»»

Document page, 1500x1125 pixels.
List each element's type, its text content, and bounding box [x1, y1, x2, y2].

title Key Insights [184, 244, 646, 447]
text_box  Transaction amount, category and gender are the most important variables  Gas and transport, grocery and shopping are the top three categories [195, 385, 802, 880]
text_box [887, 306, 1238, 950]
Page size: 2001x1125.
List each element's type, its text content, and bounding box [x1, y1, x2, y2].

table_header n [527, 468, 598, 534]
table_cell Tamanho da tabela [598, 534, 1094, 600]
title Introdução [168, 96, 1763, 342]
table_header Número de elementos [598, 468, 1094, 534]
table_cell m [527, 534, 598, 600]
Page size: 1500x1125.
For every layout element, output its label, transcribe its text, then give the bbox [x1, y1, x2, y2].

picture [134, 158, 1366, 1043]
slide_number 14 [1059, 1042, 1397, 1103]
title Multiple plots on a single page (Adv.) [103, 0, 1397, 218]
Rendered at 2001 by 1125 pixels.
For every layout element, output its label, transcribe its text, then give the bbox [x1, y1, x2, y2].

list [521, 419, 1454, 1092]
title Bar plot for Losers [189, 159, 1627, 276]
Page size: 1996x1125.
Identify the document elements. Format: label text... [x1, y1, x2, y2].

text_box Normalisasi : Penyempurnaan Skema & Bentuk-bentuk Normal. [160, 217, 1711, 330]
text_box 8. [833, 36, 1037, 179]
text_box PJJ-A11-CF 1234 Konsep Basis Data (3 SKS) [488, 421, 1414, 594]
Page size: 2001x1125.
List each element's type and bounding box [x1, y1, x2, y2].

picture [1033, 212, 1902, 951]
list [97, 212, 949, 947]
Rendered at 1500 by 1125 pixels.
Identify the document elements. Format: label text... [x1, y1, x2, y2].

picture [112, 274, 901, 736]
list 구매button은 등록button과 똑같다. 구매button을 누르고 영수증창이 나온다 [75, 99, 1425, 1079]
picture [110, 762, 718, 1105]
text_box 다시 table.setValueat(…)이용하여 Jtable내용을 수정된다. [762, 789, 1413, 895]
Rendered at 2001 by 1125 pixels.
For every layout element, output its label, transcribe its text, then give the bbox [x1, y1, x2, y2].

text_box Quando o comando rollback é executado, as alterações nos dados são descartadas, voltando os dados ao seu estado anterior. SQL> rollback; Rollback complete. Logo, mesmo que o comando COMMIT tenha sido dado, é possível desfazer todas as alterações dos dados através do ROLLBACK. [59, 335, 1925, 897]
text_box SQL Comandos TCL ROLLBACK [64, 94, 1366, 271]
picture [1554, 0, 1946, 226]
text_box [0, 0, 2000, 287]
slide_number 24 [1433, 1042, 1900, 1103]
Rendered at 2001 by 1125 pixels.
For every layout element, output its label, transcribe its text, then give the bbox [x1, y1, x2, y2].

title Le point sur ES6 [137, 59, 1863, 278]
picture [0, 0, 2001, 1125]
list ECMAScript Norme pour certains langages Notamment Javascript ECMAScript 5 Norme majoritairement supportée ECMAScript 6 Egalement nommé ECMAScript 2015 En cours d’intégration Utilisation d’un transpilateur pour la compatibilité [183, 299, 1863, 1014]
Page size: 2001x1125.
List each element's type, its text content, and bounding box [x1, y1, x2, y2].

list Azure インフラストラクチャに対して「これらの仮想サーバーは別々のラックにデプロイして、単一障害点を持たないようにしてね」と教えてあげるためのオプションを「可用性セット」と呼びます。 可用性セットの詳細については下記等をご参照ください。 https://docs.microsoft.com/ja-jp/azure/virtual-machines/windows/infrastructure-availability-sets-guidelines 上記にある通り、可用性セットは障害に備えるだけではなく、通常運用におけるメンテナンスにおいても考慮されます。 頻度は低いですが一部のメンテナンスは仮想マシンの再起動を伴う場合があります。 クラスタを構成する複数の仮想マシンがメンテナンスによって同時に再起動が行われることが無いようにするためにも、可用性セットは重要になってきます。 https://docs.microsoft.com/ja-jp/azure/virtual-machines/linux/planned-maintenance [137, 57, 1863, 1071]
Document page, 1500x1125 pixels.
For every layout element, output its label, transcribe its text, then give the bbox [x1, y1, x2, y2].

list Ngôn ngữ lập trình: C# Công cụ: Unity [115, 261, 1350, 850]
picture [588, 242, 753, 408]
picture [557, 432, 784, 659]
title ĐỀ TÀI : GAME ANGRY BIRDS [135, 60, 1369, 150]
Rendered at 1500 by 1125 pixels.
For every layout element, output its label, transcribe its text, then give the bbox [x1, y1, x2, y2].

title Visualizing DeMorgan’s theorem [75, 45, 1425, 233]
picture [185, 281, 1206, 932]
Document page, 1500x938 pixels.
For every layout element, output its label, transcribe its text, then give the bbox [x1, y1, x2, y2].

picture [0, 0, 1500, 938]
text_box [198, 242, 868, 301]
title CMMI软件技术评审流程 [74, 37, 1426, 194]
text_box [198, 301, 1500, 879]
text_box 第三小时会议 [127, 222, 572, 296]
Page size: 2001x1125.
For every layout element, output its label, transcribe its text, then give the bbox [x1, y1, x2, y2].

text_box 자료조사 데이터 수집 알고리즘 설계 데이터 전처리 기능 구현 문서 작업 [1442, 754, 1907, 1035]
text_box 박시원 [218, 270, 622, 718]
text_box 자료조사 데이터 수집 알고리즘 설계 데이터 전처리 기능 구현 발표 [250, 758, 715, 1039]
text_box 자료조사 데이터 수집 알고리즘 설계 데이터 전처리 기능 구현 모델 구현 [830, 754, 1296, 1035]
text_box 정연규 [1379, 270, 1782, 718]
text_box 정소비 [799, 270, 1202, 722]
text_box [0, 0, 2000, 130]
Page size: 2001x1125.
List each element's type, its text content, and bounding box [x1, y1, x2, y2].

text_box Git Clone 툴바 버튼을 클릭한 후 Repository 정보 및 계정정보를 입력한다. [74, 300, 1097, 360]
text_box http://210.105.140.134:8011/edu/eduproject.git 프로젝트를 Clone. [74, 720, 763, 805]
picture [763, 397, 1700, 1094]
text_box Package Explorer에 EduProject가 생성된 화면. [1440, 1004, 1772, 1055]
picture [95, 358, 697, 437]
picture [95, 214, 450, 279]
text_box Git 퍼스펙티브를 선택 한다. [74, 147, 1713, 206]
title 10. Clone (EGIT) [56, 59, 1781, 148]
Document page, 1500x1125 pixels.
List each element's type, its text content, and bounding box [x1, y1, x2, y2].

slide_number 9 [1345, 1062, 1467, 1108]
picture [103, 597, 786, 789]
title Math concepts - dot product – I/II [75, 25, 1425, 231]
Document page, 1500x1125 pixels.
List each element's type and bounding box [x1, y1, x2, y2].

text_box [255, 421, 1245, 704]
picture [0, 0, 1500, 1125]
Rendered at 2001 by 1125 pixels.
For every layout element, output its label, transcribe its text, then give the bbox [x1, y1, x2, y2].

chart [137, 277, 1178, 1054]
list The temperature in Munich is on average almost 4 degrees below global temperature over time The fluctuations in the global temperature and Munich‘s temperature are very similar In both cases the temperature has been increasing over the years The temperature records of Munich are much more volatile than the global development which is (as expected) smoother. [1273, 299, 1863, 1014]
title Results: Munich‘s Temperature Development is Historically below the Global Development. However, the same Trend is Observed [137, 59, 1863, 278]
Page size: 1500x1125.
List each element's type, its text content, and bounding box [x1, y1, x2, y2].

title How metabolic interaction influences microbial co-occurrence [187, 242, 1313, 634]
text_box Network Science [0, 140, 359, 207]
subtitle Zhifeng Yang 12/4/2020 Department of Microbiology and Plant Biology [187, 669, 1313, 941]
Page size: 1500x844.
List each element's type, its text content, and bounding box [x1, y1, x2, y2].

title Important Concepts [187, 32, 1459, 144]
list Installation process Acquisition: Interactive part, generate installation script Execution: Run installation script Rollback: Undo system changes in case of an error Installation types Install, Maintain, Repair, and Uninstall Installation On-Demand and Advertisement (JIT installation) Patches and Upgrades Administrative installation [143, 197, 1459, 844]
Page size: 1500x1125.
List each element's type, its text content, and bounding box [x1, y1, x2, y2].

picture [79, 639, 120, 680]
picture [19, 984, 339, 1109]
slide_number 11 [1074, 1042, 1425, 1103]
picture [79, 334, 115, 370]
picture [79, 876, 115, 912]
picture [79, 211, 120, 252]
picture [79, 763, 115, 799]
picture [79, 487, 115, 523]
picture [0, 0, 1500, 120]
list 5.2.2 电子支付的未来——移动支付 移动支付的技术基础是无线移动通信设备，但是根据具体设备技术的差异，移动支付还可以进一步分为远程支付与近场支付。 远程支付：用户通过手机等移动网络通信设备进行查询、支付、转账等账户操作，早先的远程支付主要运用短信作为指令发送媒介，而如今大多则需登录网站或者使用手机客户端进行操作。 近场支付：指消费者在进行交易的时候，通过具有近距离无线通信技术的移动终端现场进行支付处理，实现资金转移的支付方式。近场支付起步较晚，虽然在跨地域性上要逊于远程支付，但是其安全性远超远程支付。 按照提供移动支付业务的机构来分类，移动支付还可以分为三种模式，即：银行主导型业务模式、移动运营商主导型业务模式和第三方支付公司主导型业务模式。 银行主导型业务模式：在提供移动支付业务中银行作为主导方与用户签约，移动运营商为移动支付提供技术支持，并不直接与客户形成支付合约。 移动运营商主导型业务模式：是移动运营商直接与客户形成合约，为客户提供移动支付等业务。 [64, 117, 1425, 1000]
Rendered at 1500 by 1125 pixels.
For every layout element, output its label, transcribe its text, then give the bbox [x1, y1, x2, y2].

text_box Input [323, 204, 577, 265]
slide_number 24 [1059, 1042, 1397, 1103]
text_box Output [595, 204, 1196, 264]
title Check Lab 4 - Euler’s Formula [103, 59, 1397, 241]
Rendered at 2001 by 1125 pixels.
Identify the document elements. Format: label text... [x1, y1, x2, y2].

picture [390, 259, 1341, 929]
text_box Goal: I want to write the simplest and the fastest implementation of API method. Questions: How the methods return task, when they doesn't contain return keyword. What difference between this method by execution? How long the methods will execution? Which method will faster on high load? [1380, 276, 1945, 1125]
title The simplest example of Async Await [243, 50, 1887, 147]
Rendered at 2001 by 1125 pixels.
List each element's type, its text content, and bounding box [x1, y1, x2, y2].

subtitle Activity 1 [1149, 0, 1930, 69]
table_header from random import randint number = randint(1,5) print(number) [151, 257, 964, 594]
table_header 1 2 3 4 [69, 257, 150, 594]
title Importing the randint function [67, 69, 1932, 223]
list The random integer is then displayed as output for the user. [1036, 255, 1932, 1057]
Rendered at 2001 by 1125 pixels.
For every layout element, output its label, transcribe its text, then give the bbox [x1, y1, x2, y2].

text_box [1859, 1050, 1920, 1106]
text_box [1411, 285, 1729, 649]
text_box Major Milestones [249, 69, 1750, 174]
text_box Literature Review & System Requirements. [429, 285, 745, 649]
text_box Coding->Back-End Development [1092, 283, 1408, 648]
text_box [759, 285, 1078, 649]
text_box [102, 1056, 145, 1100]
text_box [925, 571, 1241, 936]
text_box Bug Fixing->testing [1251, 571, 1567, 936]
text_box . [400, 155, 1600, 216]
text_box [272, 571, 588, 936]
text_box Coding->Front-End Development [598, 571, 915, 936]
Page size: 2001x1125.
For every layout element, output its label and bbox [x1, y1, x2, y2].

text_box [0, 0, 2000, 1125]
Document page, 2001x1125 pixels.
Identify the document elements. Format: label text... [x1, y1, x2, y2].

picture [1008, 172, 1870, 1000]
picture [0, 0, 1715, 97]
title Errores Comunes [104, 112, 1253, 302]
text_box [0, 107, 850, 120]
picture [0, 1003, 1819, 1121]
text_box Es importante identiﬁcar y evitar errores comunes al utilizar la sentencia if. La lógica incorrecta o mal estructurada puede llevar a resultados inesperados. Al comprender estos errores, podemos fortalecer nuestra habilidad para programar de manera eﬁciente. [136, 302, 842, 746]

««

_Aim of the task_.
From the line with "text_box [272, 571, 588, 936]" to the final line of the entries above, return every line exactly as written.

_Result of this exercise_.
text_box [272, 571, 588, 936]
text_box Coding->Front-End Development [598, 571, 915, 936]
Page size: 2001x1125.
For every layout element, output its label and bbox [x1, y1, x2, y2].

text_box [0, 0, 2000, 1125]
Document page, 2001x1125 pixels.
Identify the document elements. Format: label text... [x1, y1, x2, y2].

picture [1008, 172, 1870, 1000]
picture [0, 0, 1715, 97]
title Errores Comunes [104, 112, 1253, 302]
text_box [0, 107, 850, 120]
picture [0, 1003, 1819, 1121]
text_box Es importante identiﬁcar y evitar errores comunes al utilizar la sentencia if. La lógica incorrecta o mal estructurada puede llevar a resultados inesperados. Al comprender estos errores, podemos fortalecer nuestra habilidad para programar de manera eﬁciente. [136, 302, 842, 746]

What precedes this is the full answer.